Se trata de alguien que se sorprende ante la realidad de su propia película, de lo que esta le ofrece y no ha sido capaz de prever, y decide adaptarse a ella. De este modo, el proceso que surge resulta mucho más interesante y enriquecedor (suponiendo que así sea como se haya construido la película). Tal vez esta salió de la propia experiencia y el contexto, o tal vez fue al revés.

En cualquier caso, no es posible, debido a la alta calidad de las «interpretaciones» y de las situaciones extremadamente cotidianas, darse cuenta de qué es lo que en verdad está representado. Hay veces que el director distingue entre la película que están haciendo los alumnos, y la que está haciendo él con sus alumnos, y hay partes en las que somos nosotros, espectadores, los que tenemos que diferenciar (o, incluso mejor, perdernos en esta mezcla que se nos presenta).
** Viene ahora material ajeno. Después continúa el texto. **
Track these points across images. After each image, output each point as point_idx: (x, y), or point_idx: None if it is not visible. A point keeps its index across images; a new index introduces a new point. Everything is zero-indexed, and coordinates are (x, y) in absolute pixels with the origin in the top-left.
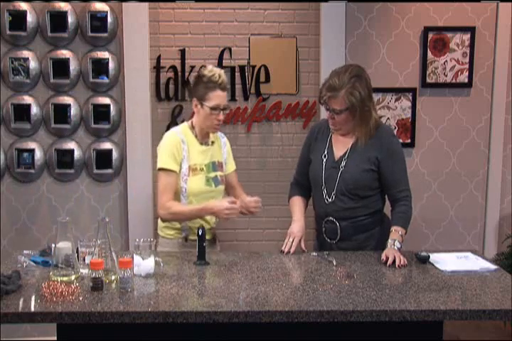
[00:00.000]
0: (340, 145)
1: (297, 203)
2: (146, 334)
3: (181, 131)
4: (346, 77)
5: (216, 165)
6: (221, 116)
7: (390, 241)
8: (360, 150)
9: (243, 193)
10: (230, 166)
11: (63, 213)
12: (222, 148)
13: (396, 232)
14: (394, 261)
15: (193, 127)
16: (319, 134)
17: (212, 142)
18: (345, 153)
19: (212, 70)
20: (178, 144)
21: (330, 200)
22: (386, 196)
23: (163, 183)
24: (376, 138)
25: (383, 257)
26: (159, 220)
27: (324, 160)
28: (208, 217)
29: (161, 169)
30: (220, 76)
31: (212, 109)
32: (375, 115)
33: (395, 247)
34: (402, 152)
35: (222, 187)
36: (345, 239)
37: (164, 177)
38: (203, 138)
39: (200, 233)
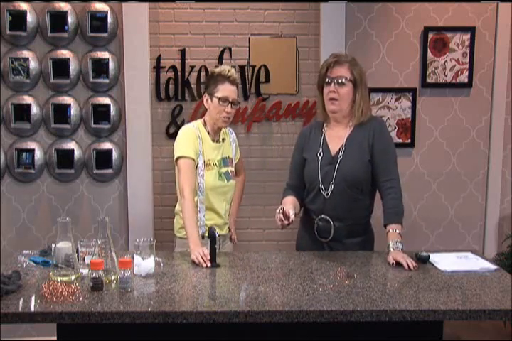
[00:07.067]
0: (335, 141)
1: (288, 200)
2: (146, 334)
3: (196, 127)
4: (347, 55)
5: (227, 161)
6: (229, 109)
7: (391, 243)
8: (356, 141)
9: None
10: (237, 156)
11: (63, 213)
12: (231, 144)
13: (394, 232)
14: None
15: (205, 124)
16: (312, 134)
17: (223, 139)
18: (341, 146)
19: (222, 67)
20: (196, 138)
21: (328, 194)
22: (376, 191)
23: (184, 171)
24: (369, 127)
25: (392, 261)
26: (175, 221)
27: (320, 157)
28: (220, 211)
29: (180, 157)
30: (229, 71)
31: (221, 100)
32: (368, 102)
33: (399, 249)
34: (393, 145)
35: (233, 182)
36: (336, 240)
37: (184, 165)
38: (215, 135)
39: (212, 235)
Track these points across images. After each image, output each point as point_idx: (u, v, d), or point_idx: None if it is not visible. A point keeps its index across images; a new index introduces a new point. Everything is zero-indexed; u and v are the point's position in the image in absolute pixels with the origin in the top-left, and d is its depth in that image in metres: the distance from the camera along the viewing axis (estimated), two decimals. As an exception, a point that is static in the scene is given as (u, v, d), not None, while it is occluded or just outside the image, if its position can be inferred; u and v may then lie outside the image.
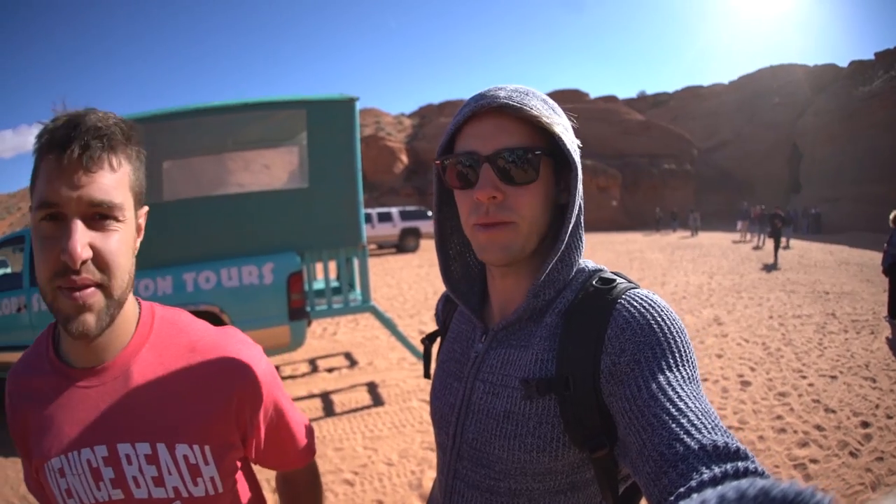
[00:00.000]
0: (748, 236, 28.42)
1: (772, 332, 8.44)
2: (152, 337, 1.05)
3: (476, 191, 0.88)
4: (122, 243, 0.92)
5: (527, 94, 0.90)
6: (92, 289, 0.88)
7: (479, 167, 0.89)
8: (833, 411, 5.22)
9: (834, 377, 6.19)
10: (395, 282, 15.70)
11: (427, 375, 1.20)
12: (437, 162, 0.98)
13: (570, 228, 0.93)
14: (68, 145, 0.85)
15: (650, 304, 0.86)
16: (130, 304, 1.03)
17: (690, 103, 67.79)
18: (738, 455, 0.62)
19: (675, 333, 0.82)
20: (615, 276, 0.96)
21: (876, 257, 17.13)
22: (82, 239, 0.85)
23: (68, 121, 0.87)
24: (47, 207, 0.86)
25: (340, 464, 4.51)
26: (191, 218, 5.44)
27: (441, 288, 12.51)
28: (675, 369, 0.78)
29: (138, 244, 1.01)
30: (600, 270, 0.99)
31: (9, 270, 11.46)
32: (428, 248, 26.86)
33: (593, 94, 62.57)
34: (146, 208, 1.04)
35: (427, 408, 4.05)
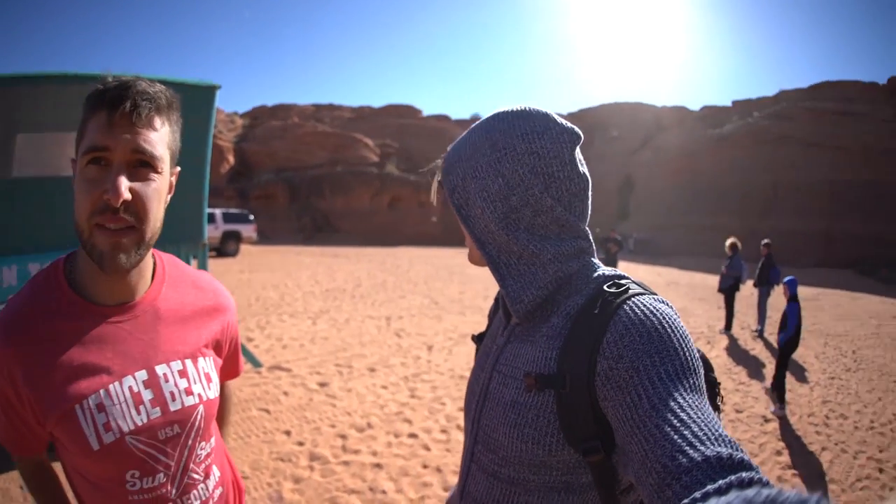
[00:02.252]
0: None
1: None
2: (167, 276, 1.18)
3: None
4: (157, 192, 1.02)
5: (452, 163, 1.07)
6: (126, 228, 0.97)
7: None
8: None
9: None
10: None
11: None
12: None
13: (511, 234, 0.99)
14: (121, 103, 0.95)
15: (653, 311, 0.85)
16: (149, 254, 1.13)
17: (521, 126, 71.15)
18: (742, 466, 0.62)
19: (676, 341, 0.82)
20: (627, 282, 0.96)
21: (706, 278, 19.08)
22: (125, 182, 0.95)
23: (120, 84, 0.97)
24: (96, 151, 0.95)
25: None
26: (43, 199, 4.69)
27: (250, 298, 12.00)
28: (676, 378, 0.77)
29: (168, 199, 1.09)
30: (617, 276, 0.99)
31: None
32: (248, 252, 25.86)
33: (426, 112, 63.81)
34: (178, 168, 1.14)
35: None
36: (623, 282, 0.96)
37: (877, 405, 6.75)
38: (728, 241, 10.87)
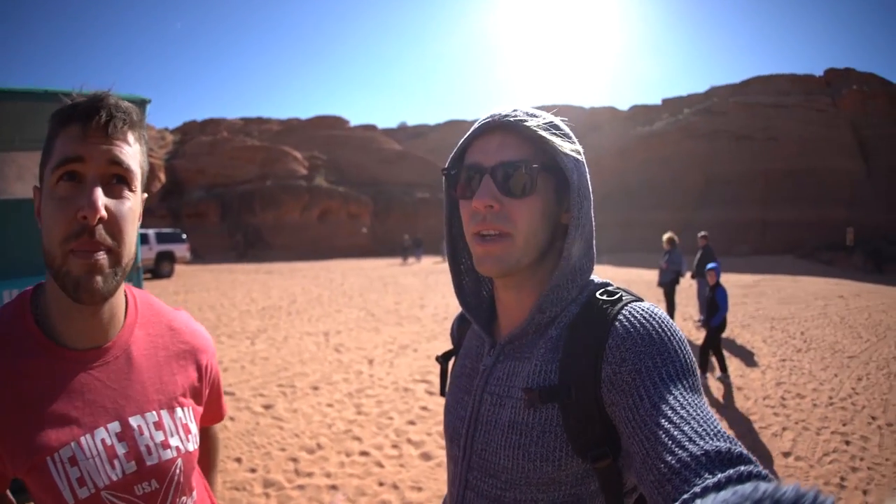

Pero sí que es posible darse cuenta de algo: que lo que realmente no puede ser más honesto es el hecho de un hombre enfrentándose al proceso de su película, y las dificultades que todo esto conlleva. El proceso, por tanto, se vuelve de manera irremediable uno de los grandes temas de reflexión de la película, y el resultado de este es tan natural como complejo.